• **Work to complete**
Pull every line holding the word "linejoin" from the data below and copy it.
┌─ Given entries
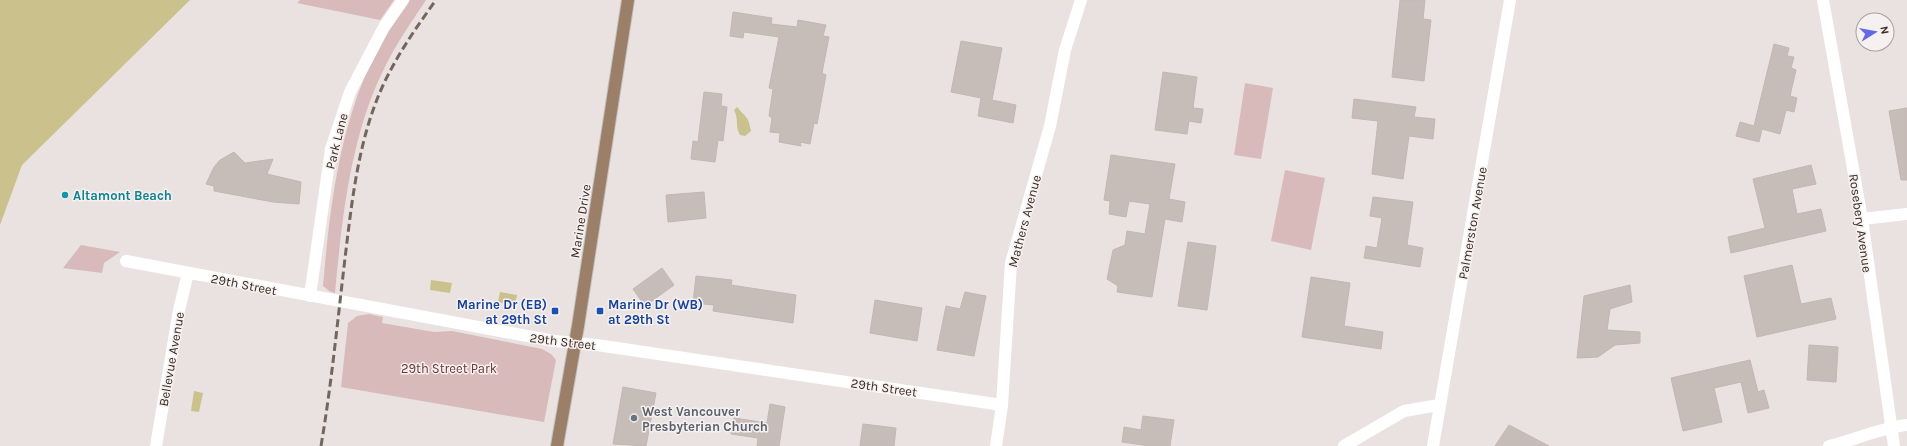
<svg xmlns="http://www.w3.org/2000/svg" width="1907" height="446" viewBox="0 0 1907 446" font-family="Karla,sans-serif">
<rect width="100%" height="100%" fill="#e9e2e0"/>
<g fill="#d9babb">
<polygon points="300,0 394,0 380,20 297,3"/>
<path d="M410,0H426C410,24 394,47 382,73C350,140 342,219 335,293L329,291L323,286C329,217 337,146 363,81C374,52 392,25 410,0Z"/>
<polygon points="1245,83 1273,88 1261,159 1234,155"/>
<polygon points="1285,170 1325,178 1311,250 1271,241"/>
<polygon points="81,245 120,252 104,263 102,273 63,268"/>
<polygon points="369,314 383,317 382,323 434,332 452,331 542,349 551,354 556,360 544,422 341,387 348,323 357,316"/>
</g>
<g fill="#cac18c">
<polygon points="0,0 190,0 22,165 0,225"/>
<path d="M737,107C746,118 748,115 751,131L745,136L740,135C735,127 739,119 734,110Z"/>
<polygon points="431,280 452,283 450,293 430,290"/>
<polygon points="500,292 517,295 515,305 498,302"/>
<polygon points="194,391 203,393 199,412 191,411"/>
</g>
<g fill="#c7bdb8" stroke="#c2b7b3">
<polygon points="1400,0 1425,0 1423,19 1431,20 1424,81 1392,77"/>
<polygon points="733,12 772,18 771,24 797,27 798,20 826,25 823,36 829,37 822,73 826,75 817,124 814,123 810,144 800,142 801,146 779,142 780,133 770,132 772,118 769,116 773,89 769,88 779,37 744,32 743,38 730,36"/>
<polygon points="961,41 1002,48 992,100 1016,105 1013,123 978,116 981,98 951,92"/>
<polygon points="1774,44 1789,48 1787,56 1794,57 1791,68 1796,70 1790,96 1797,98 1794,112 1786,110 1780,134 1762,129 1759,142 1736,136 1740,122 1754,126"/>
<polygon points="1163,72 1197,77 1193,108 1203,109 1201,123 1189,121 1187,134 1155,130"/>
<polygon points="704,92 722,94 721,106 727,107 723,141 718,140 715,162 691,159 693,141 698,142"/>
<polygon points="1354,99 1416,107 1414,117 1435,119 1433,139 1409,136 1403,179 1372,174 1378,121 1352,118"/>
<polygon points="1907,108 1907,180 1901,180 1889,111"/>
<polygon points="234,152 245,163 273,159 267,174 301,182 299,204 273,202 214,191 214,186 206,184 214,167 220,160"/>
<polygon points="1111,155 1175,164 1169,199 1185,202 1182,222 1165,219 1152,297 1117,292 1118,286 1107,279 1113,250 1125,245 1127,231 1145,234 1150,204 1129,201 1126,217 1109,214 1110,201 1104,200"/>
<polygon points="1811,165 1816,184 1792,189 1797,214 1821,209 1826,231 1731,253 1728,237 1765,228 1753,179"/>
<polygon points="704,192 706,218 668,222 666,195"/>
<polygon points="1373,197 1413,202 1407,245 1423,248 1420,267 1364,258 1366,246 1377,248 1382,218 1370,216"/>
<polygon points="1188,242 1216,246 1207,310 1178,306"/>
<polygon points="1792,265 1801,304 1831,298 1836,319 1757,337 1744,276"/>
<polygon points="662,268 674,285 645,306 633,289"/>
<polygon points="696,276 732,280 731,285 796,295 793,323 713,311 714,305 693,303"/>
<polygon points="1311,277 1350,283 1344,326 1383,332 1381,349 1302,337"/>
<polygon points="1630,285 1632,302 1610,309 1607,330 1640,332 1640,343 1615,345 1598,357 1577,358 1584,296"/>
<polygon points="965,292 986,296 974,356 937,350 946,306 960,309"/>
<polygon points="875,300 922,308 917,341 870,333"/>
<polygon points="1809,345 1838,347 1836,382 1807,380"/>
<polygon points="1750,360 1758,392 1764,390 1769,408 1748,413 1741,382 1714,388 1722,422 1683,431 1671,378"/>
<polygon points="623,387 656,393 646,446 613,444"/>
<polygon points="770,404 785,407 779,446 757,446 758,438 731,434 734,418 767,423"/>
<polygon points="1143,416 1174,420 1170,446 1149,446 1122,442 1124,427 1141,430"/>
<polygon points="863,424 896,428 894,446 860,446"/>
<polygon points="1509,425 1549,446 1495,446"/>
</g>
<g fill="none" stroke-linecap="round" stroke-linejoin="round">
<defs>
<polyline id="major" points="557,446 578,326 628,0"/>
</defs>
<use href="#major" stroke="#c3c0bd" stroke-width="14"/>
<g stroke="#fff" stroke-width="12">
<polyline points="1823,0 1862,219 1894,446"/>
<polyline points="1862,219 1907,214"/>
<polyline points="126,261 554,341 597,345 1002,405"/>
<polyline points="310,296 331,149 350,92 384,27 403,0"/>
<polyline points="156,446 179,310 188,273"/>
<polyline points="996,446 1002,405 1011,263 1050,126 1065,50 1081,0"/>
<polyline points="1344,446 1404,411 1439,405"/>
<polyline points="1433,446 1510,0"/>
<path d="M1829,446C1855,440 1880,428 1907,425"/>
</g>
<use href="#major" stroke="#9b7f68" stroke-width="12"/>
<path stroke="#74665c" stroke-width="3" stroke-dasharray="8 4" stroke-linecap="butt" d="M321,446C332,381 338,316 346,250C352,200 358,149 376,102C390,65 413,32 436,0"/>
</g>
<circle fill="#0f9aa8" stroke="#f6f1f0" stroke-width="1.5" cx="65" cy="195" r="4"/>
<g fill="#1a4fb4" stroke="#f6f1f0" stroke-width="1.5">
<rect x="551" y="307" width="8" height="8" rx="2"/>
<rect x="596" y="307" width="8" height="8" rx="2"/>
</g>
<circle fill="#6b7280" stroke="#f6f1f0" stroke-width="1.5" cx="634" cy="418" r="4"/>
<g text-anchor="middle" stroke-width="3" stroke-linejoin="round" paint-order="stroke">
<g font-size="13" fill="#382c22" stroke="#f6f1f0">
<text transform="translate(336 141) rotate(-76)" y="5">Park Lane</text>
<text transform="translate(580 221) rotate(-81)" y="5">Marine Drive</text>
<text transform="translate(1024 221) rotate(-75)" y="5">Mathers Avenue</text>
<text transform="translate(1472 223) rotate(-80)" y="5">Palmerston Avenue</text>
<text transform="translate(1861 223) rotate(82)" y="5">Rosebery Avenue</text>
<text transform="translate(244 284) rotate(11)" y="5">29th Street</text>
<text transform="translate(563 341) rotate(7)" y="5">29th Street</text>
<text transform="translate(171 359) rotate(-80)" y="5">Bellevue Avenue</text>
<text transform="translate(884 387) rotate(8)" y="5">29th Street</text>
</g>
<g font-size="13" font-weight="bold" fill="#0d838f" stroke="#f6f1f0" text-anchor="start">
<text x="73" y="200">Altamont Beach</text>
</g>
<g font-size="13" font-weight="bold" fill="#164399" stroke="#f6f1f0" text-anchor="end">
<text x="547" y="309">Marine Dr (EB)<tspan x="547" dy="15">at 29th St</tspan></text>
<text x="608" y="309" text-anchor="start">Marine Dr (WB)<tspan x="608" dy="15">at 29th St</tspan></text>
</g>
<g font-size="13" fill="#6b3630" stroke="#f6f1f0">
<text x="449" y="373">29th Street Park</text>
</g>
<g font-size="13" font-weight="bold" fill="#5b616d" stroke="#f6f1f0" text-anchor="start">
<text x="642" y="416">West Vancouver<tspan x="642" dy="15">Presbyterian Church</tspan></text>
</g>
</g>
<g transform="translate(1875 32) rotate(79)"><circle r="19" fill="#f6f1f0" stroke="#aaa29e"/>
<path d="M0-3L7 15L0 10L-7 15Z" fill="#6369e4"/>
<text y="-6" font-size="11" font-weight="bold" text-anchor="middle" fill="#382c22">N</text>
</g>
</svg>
└─
• **Solution**
<g fill="none" stroke-linecap="round" stroke-linejoin="round">
<g text-anchor="middle" stroke-width="3" stroke-linejoin="round" paint-order="stroke">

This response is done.